Doch haben Livni und ihre Berater Recht: Was immer ihre Meinungen, Pläne und Begabungen sind – in den Augen der Öffentlichkeit stellt die Tatasche, dass sie eine Frau ist, ein Hindernis auf dem Weg zur Regierungsspitze dar. Lagen doch seit Beginn der menschlichen Zivilisation die Führungsämter in den Händen von Männern. Weil sie eine Frau ist, sprechen ihr viele die Befähigung ab, die Staatsgeschäfte zu führen, insbesondere in Sicherheitsfragen. Andere sind aus religiösen Gründen nicht begeistert von der Positionierung einer Frau in der Rolle der politischen Führerin. Um ihre Wähler davon zu überzeugen, dass sie würdig ist, muss Livni nicht nur ihre Ideen erfolgreich vermarkten, sondern sich auch anstrengen, die Vorurteile hinsichtlich ihres Geschlechts aus dem Weg zu räumen.
Obgleich das Geschlecht eines Menschen das hervorstechende Charakteristikum seiner Identität ist, sagt das Frausein Livnis nichts aus über ihre Pläne und Kompetenzen als mögliche Staatschefin. Die verzweigte psychologische Forschung der letzten 50 Jahre hat die Mehrzahl der verbreiteten Vorstellungen in Bezug auf Unterschiede in Verhalten und Charakter zwischen Männern und Frauen vom Tisch gefegt. Die Behauptung, dass Frauen mitleidsvoller, furchtsamer oder friedliebender sind als Männer, entbehrt jeglicher wissenschaftlicher Basis. Auch wenn im Durchschnitt kleine Unterschiede bestehen zwischen Mann und Frau – die Ähnlichkeit ist größer als die Unterschiedlichkeit.
Trotz des Gewichts der wissenschaftlichen Befunde sind noch immer Stereotypen bezüglich von Verhalten und Charakter von Männern und Frauen im Umlauf. Man ist überzeugt, dass systematische Unterschiede zwischen den Geschlechtern bestehen, und dass das Geschlecht eines Menschen erkennen lässt, ob er weich oder tapfer, dominant oder devot ist. Daher muss sich eine Frau viel mehr als ein Mann anstrengen, um von ihrer Seriosität zu überzeugen.
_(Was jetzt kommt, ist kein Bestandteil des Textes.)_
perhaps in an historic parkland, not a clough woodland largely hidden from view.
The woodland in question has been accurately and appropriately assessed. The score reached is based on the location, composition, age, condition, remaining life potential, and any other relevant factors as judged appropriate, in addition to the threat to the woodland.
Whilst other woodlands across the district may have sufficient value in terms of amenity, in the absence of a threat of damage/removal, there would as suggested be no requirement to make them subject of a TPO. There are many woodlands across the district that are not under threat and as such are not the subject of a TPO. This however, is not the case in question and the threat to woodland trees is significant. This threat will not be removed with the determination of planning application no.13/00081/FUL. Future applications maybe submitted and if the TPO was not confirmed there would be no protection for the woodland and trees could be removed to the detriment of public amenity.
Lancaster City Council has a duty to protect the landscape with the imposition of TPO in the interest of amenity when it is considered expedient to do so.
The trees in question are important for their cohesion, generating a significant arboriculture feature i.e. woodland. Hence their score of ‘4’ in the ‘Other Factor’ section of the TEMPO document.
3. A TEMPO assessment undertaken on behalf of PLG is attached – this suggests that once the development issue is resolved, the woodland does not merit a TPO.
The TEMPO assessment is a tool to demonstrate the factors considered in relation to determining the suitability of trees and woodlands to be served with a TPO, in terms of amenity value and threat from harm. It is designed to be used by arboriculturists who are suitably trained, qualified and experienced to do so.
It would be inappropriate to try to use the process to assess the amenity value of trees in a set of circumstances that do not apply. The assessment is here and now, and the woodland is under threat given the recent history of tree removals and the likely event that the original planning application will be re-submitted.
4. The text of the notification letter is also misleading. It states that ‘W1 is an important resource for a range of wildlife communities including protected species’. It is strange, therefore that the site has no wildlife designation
Ganz unabhängig von der Frage, ob Livni eine Feministin ist oder nicht – bei ihrem Rennen um das Amt des Ministerpräsidenten muss sie eingewurzelte Stereotypen bekämpfen, denen nach sich Macht und Weiblichkeit nicht vereinbaren lassen.
Da der ‚Standard’ des Menschen der Mann ist, gibt es kein Entrinnen vor der unaufhörlichen Beschäftigung mit der Weiblichkeit Livnis – so auch in diesem Beitrag. Wie sind ihre Beziehungen zu ihrem Mann und ihren Kindern? Wer kocht zuhause? Ähnlich Fragen stellte man auch zu Golda Meir, und über männliche Kandidaten pflegt man sehr viel weniger zu fragen. Die Wahlkampfleiter Livnis versuchen auf zwei Hochzeiten gleichzeitig zu tanzen: Sie verzichten nicht auf die Hervorhebung der weiblichen Seite der einzigen weiblichen Kandidatin, womöglich auch aus dem Grund, dass ihr Verhältnis zu ihrem Mann und ihre Kochkünste der Öffentlichkeit leichter zu vermitteln sind als ihre politischen Einstellungen. Andererseits ist die Unnachgiebigkeit in ihrem Führungsstil, ihrem Erscheinungsbild und ihrer Ausdrucksweise erkennbar, wie sie in einem Slogan ihrer Wahlwerbung zum Ausdruck kommt: „Sie ist der einzige Mann in der Regierung.“
All diese in langjährigen kulturellen Traditionen verankerten Stereotypen sind auch dafür verantwortlich, dass das äußere Erscheinungsbild weiblicher Kandidaten, Haarschnitt und Kleidung, mehr Aufmerksamkeit auf sich zieht als das von Männern. Mann sollte sich vor solch einem neugierigen Blick und der Geringschätzung der Frau, die für das wichtigste Amt im Staate Israel kandidiert, hüten. Ob man nun Livni wählt oder nicht – dies darf nicht wegen ihrer Weiblichkeit geschehen. Das Image dessen, der für das Amt des Ministerpräsidenten kandidiert, muss auf einer klaren politischen Position in den Fragen von Sicherheit und Wirtschaft gegründet sein, die nichts mit Geschlecht oder Gender zu tun haben.
Avia Lieblich ist Emerita für Psychologie an der Hebräischen Universität Jerusalem.